Carbon dioxide concentrations in the pre-industrial atmosphere were around 280 parts per million. But concentrations began to rise with the early growth of industry and continually climbed throughout the 20th century, as documented by the famous Keeling curve, based on observations taken at Mauna Loa dating back to the late 1950s.
This record is referred to often as a “saw-toothed curve,” because every year, concentrations go up and down somewhat (because of the life cycles of plants across the globe, which draw in carbon dioxide through the process of photosynthesis). But nonetheless, the long-term trend is steadily upward because humans are putting more carbon dioxide into the atmosphere than plants and other natural “sinks” can pull back out again.
Concentrations have crossed 400 parts per million on a temporary basis. It began as brief excursions, and last year the annual average concentration at Mauna Loa was more than 400 parts per million for the first time (it was 400.9). Nonetheless, during the course of the yearly cycle in carbon dioxide concentrations, there were still some parts of the year last year when they remained below that level.
What the new study suggests is that those days are over — carbon dioxide will never fall below 400 ppm this year, nor the next, nor the next. The reason is that the strong 2015-2016 El Niño event has pushed concentrations upward more than usual for a given year — El Niños tend to do that, because they dry out tropical regions, lessening tree growth and sparking vast wildfires. That means that even in September of this year, when annual concentrations are typically at their lowest (as northern hemisphere trees lose their leaves and vegetation growth declines heading into winter), they’ll likely still be slightly over 400 parts per million, scientists forecast.
“I don’t think anything sort of special will happen just because we’re going past 400,” Betts said. “But I do think that these numbers are important for awareness, really. … It’s a reminder of the long-term effects we’re having on the system.”

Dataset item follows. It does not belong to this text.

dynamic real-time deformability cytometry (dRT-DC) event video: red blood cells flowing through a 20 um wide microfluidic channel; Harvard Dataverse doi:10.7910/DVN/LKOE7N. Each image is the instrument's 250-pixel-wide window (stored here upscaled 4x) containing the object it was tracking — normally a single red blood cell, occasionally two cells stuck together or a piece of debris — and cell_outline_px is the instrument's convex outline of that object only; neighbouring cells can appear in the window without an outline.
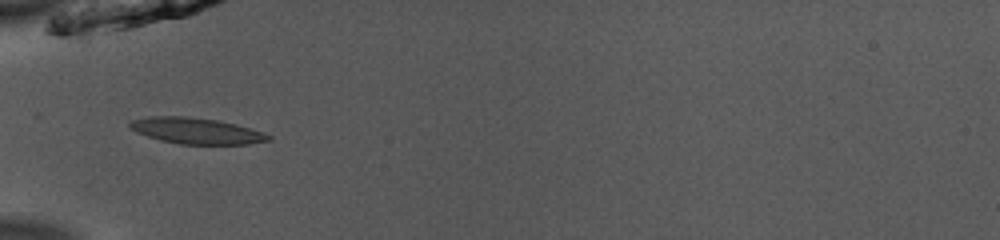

The paper also predicts that this El Niño will drive a year-to-year rise in average atmospheric concentrations of 3.15 parts per million, exceeding the single-year change caused by the last major El Niño, from 1997-1998, of 2.9 parts per million. On June 12, concentrations were at 407.26 parts per million, according to NOAA’s Earth System Research Laboratory, which monitors the data. But they should start to decline soon, according to the seasonal cycle, which reaches a peak in May and a low in September and is driven by the growth of plants in the northern hemisphere (where there is much more total land area).
Because it presents a forecast that is naturally subject to some uncertainty, the study does note that there is still a possibility of a day this year that dips somewhat below 400 parts per million at Mauna Loa — but adds that it’s not that likely. “Daily values will be most likely to stay above 400 ppm, although values slightly below remain a small possibility,” the researchers note.
Atmospheric carbon dioxide concentrations will continue to rise even though global greenhouse gas emissions from industry may be leveling off somewhat, the study adds — because each year still represents a net addition to the atmosphere, and carbon dioxide is a very long-lived greenhouse gas. Thus, even by 2050, the researchers don’t think we’ll find any way of getting back below 400 ppm.
“In the longer term, a reduction in CO2 concentration would require substantial and sustained cuts in anthropogenic emissions to near zero,” they write. Barring dramatic cuts in fossil fuel emissions, combined with the development of some kind of “negative emissions” technology that actively withdraws carbon dioxide from the atmosphere, we’ll see rising carbon dioxide concentrations for some time, they note.